I suspect this regulation is one of the reasons why loan-to-value defaults are never (to my knowledge) included in HELOCs. The home equity mortgage holder can stop further lending on that basis, but they can’t call the loan (or any part of the loan) based on a loan-to-value default.
The grounds for declaring a default appear to be limited to: 1) fraud on the part of the borrower, 2) a payment default, 3) action or inaction by the borrower that is harmful to the security of the loan, or 4) if federal law requires the loan to be due on demand.
In contrast (iv) specifically allows a termination of the extension of additional credit if (A): “The value of the dwelling that secures the plan declines significantly below the dwelling’s appraised value for purposes of the plan”
To amplify on a comment of Professor Lipson’s:
Bob Zadek–a well-known West Coast practitioner–says that if the loan closes and the borrower isn’t in default, he isn’t doing his job. Lenders always want the power the control the debtor.
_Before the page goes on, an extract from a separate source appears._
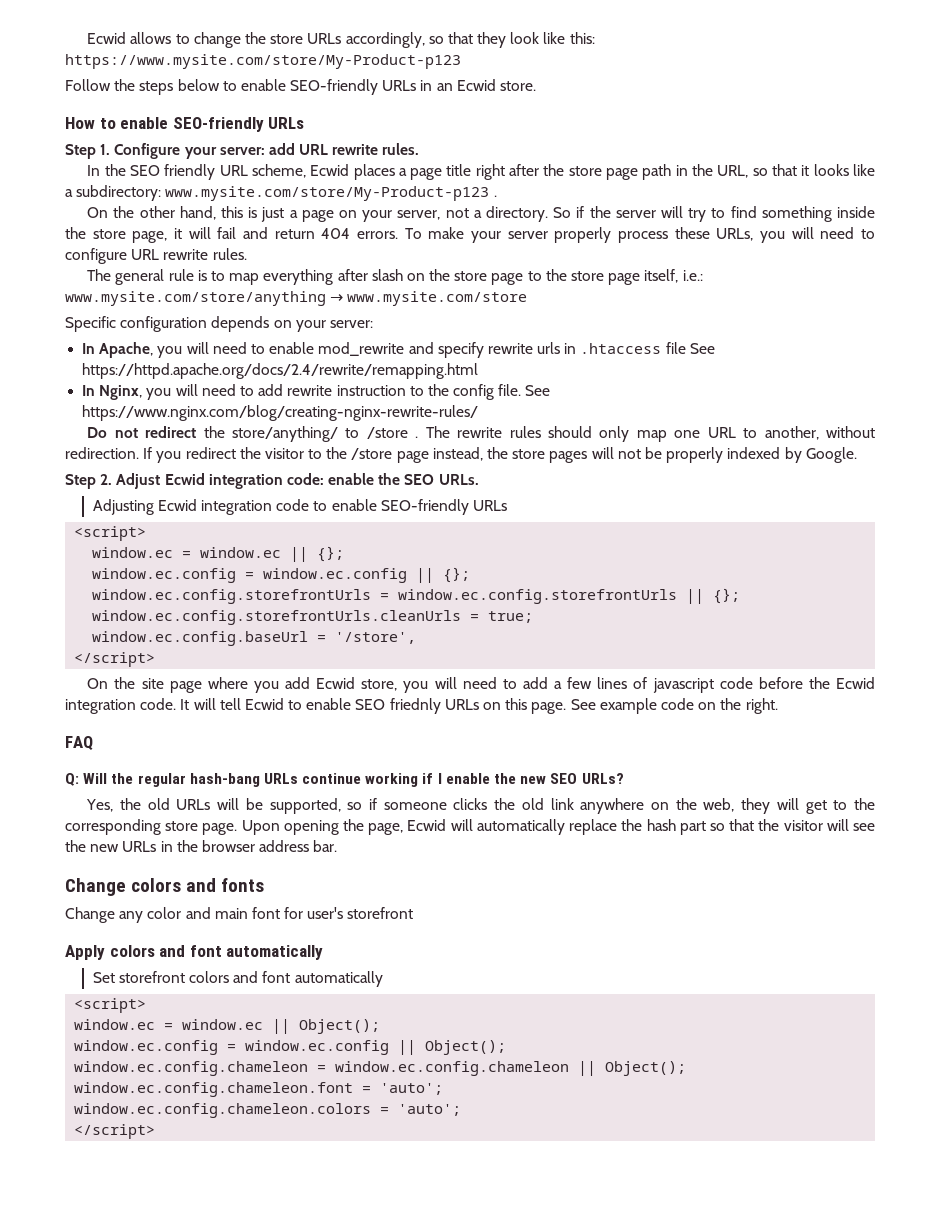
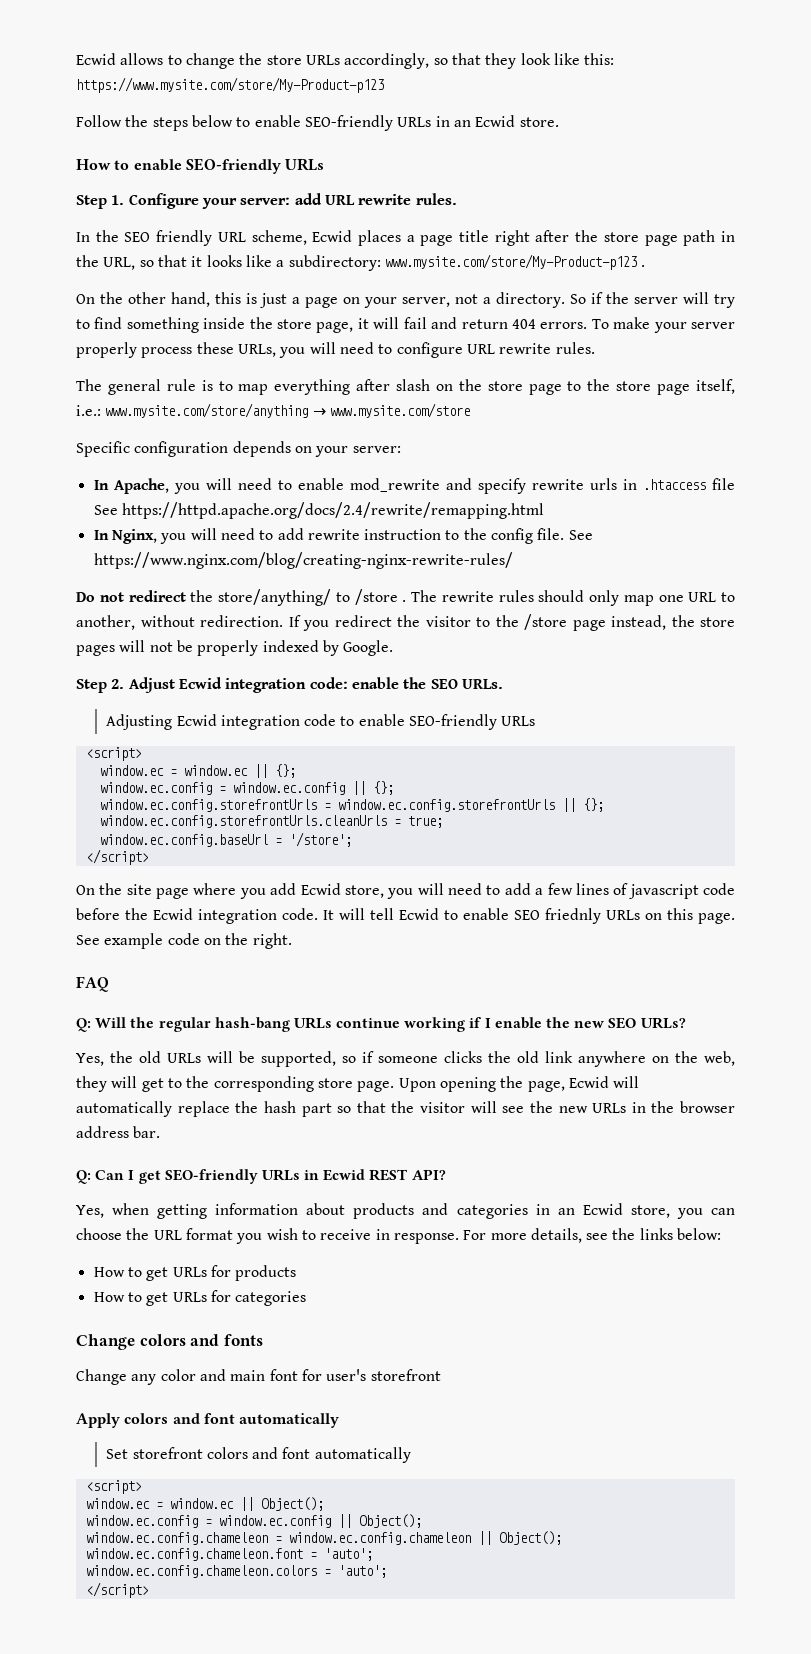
[335,632,417,644] '/store', -> [288,832,352,847] '/store';
(338, 846) none -> [76,1169,446,1184] [76,1203,736,1219] [76,1228,722,1244] [93,1265,297,1281] [93,1290,307,1306] // Q: Can I get SEO-friendly URLs in Ecwid REST API? // Yes, when getting information about products and categories in an Ecwid store, you can choose the URL format you wish to receive in response. For more details, see the links below: // How to get URLs for products // How to get URLs for categories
This is a very different thing than always wanting to exercise this power.
Happy to be your foil, but give me a break. “The borrowers” are my clients, and I’m tired of them buying into the hype that exposes them to this mess. I thought I made that clear.
As far a technical defaults go, the HELOCs getting pulled is just the lender’s way of not throwing good money after bad. It’s a smart move for debtor and creditor.